Sunday, October 04, 2015

AMAZING NEW NEOLITHIC FIND NEAR STONEHENGE

Archaeologists have discovered the remains of a massive stone monument buried under a thick, grassy bank only 3 kilometers from Stonehenge (Wiltshire, England). The hidden arrangement of up to 90 huge standing stones formed part of a C-shaped Neolithic arena that bordered a dry valley facing directly towards the river Avon.

"What we are starting to see is the largest surviving stone monument, preserved underneath a bank, that has ever been discovered in Britain and possibly in Europe," said Vince Gaffney, an archaeologist at Bradford University who leads the Stonehenge Hidden Landscape project.

The stones are thought to have been hauled into position more than 4,500 years ago to form the southern edge of a ritual arena centered on a natural depression. The stones appear to have joined up with a chalk ridge that had been cut into, to accentuate the natural border.

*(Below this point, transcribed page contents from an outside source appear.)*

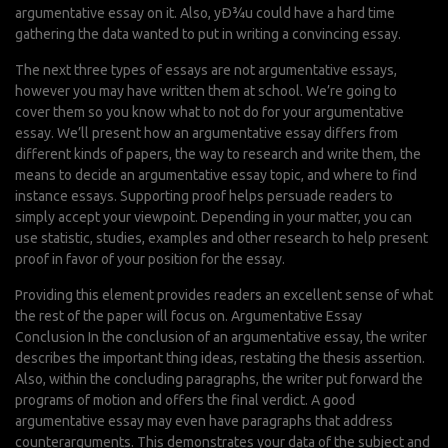
argumentative essay on it. Also, yÐ¾u could have a hard time
gathering the data wanted to put in writing a convincing essay.
The next three types of essays are not argumentative essays,
however you may have written them at school. We’re going to
cover them so you know what to not do for your argumentative
essay. We’ll present how an argumentative essay differs from
different kinds of papers, the way to research and write them, the
means to decide an argumentative essay topic, and where to find
instance essays. Supporting proof helps persuade readers to
simply accept your viewpoint. Depending in your matter, you can
use statistic, studies, examples and other research to help present
proof in favor of your position for the essay.
Providing this element provides readers an excellent sense of what
the rest of the paper will focus on. Argumentative Essay
Conclusion In the conclusion of an argumentative essay, the writer
describes the important thing ideas, restating the thesis assertion.
Also, within the concluding paragraphs, the writer put forward the
programs of motion and offers the final verdict. A good
argumentative essay may even have paragraphs that address
counterarguments. This demonstrates your data of the subject and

Gaffney believes the stones were pushed over when the site was redeveloped by Neolithic builders. The recumbent stones became lost beneath a huge bank and were incorporated as a somewhat clumsy linear southern border to the otherwise circular "super-henge" known as Durrington Walls.


Paul Garwood, an archaeologist and lead historian on the project at the University of Birmingham, said the the new discoveries at Durrington Walls changed fundamentally how researchers understood Stonehenge and the world around it. "Everything written previously about the Stonehenge landscape and the ancient monuments within it will need to be rewritten," he said.